To co idealnie zdaje egzamin w filmie, niekoniecznie sprawdza się w oderwaniu od obrazu. To ścieżka dźwiękowa, w której trudno znaleźć jakąś myśl przewodnią czy logiczną ciągłość. Odróżnienie od siebie poszczególnych utworów jest praktycznie niemożliwe. Jej odsłuch nie przynosi żadnej przyjemności, a znalezienie elementów podnoszących jej wartość artystyczną graniczy z cudem. Niemniej kiedy przyjrzeć się jej bliżej, można dostrzec drobne szczegóły, które wiążą ją z fabułą filmu. Arabskie modlitwy wyśpiewywane przez megafon i zarys bliskowschodniej melodyki wyłaniają się gdzieniegdzie zza mgły białego szumu. W kilku fragmentach można odnaleźć też tradycyjne instrumenty, które w większości zostały jednak zmanipulowane elektronicznie. Jedynie gitara i smyczki, potraktowane bardzo oszczędnie, pojawiają się w bardziej emocjonalnych scenach filmu. Na tle całości można nawet dostrzec w nich romantyzm…
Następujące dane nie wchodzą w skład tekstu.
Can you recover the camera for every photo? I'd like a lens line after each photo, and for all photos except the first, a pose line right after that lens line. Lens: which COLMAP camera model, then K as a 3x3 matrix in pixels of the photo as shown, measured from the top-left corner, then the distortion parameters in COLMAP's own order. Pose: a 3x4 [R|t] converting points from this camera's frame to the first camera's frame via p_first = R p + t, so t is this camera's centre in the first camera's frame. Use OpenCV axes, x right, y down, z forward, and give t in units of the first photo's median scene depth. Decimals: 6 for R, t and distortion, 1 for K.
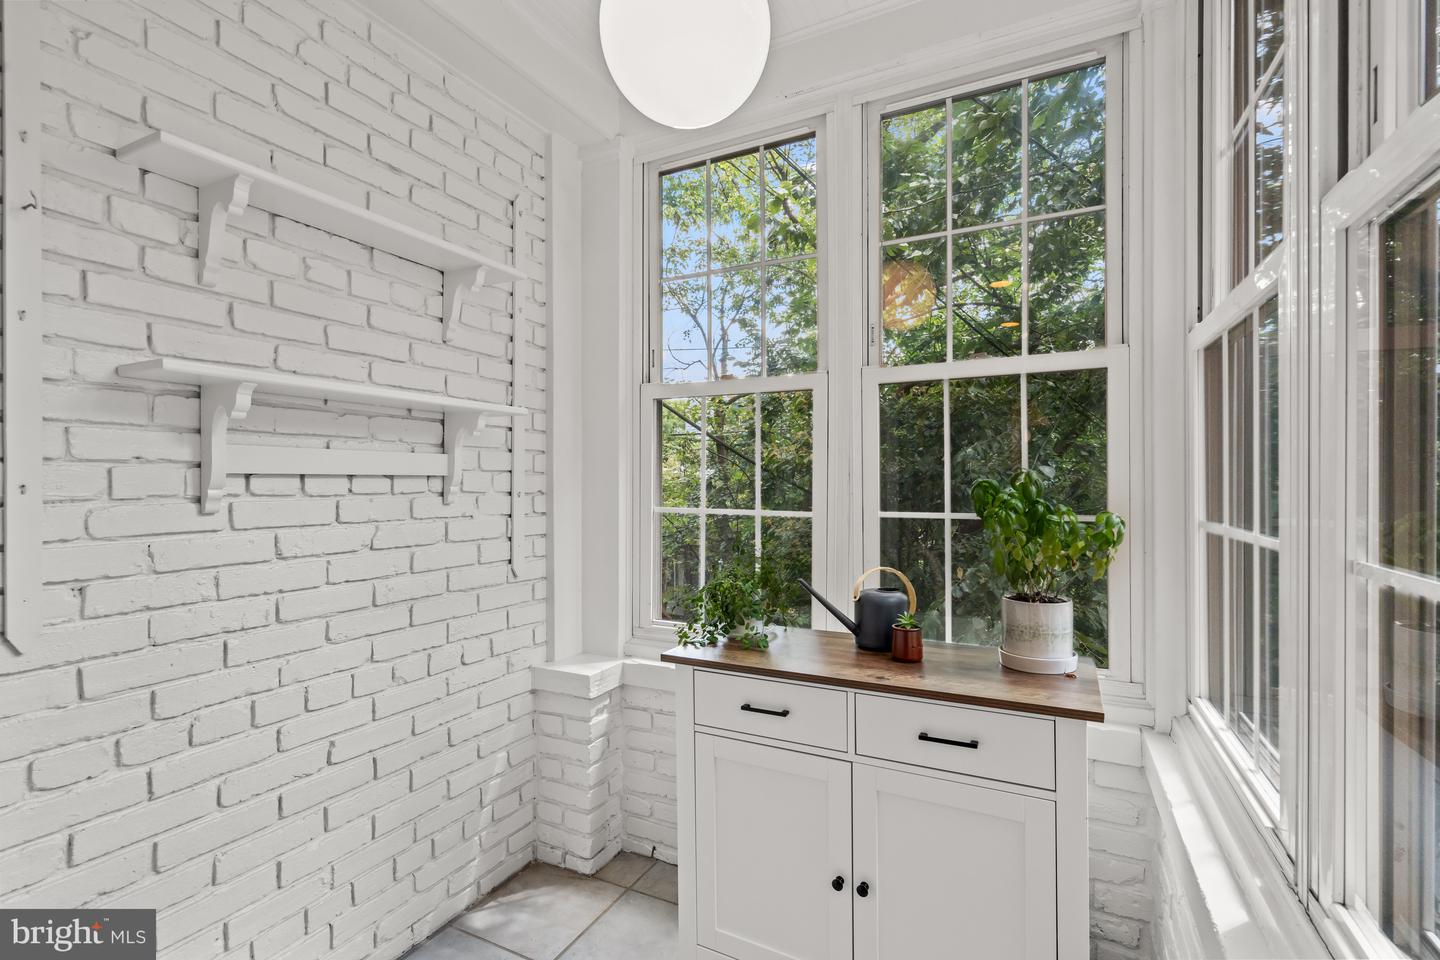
lens RADIAL K [[663.0, 0, 728.3], [0, 663.0, 484.4], [0, 0, 1]] dist [-0.000911, 0.000089]
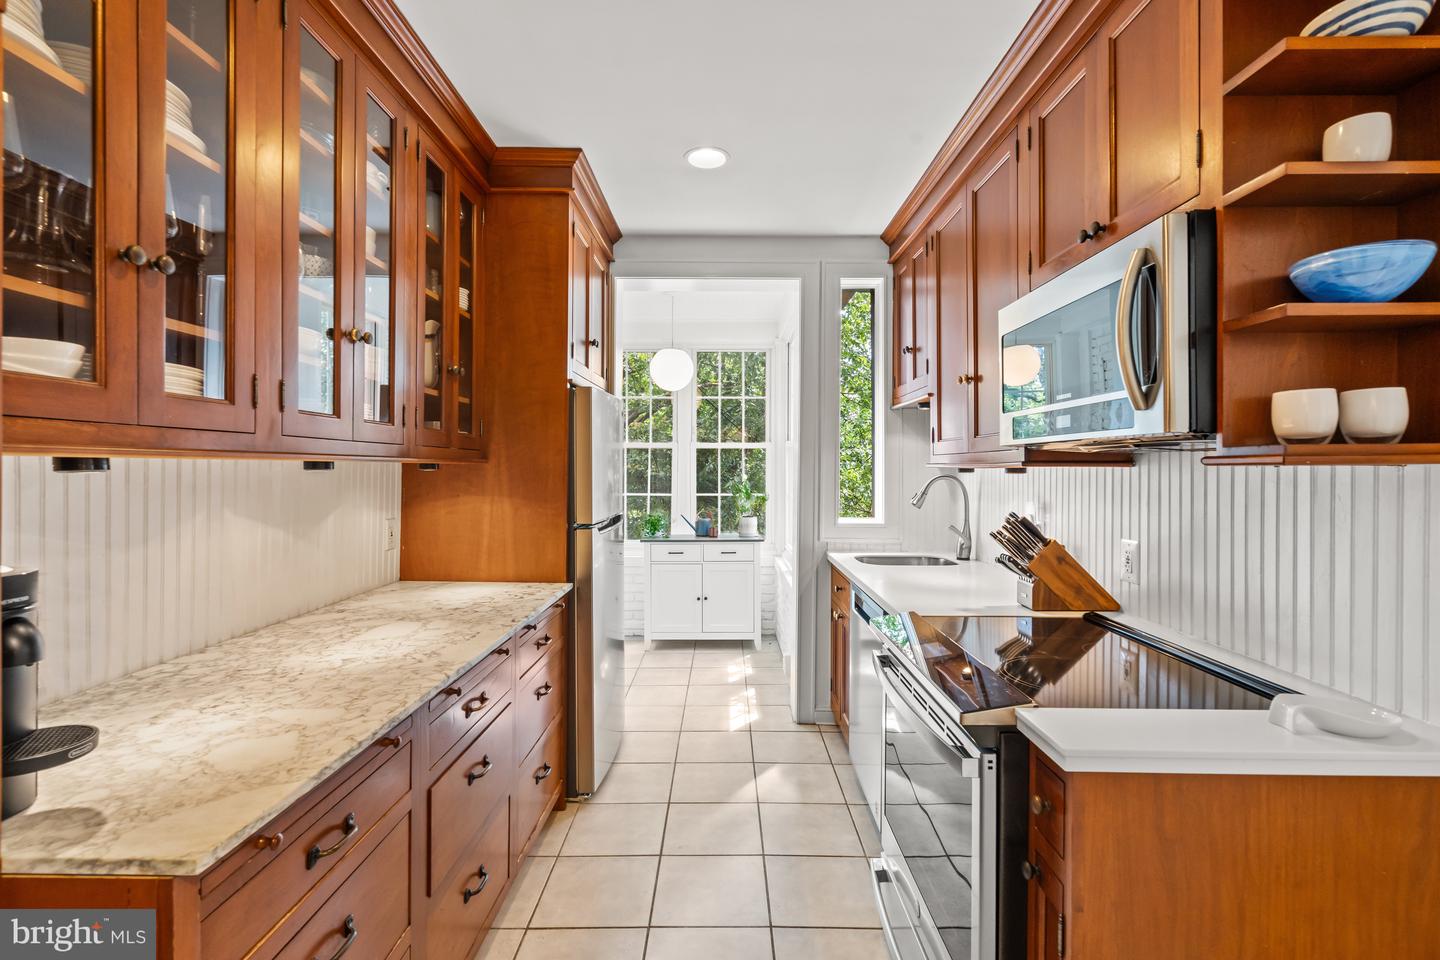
lens RADIAL K [[663.0, 0, 720.9], [0, 663.0, 473.8], [0, 0, 1]] dist [-0.000911, 0.000089]
pose [[0.905473, -0.003339, 0.424391, -1.044152], [0.002330, 0.999993, 0.002898, -0.060235], [-0.424398, -0.001635, 0.905474, -1.924776]]
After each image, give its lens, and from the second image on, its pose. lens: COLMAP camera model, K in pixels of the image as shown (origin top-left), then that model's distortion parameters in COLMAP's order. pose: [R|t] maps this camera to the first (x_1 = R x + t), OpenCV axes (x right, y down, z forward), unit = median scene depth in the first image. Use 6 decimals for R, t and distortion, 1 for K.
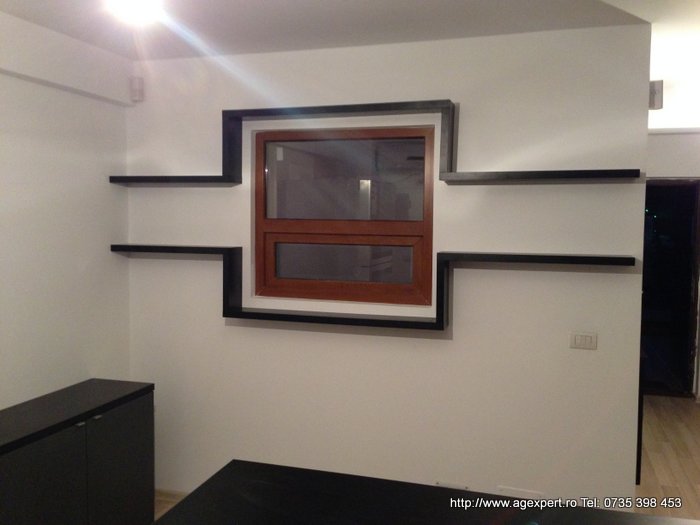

Ścieżka dźwiękowa z "The Hurt Locker" stąpa wzdłuż granicy, po przekroczeniu której trudno nazwać ją w ogóle muzyką. Mocno ociera się o styl Clinta Mansella i jego "Moon". Marco Beltrami i Buck Sanders bardziej zaprojektowali przestrzeń dźwiękową filmu, niż skomponowali do niego muzykę. Bliższe spojrzenie na pracę dwójki amerykańskich kompozytorów, pozwala dostrzec w niej jednak autentyczny wysiłek i twórczą inwencję, która skoncentrowała się na wykreowaniu odpowiedniej palety brzmieniowej filmu. Niestety chaos, mglistość i monotonia zniechęca go zgłębiania eksperymentów serwowanych przez Beltramiego i Sandersa. Tym samym to praca, która nie jest w stanie wybić się ponad przeciętność Hollywood, stając się kolejną anonimową ścieżką dźwiękową, jakich w ubiegłym roku powstało mnóstwo.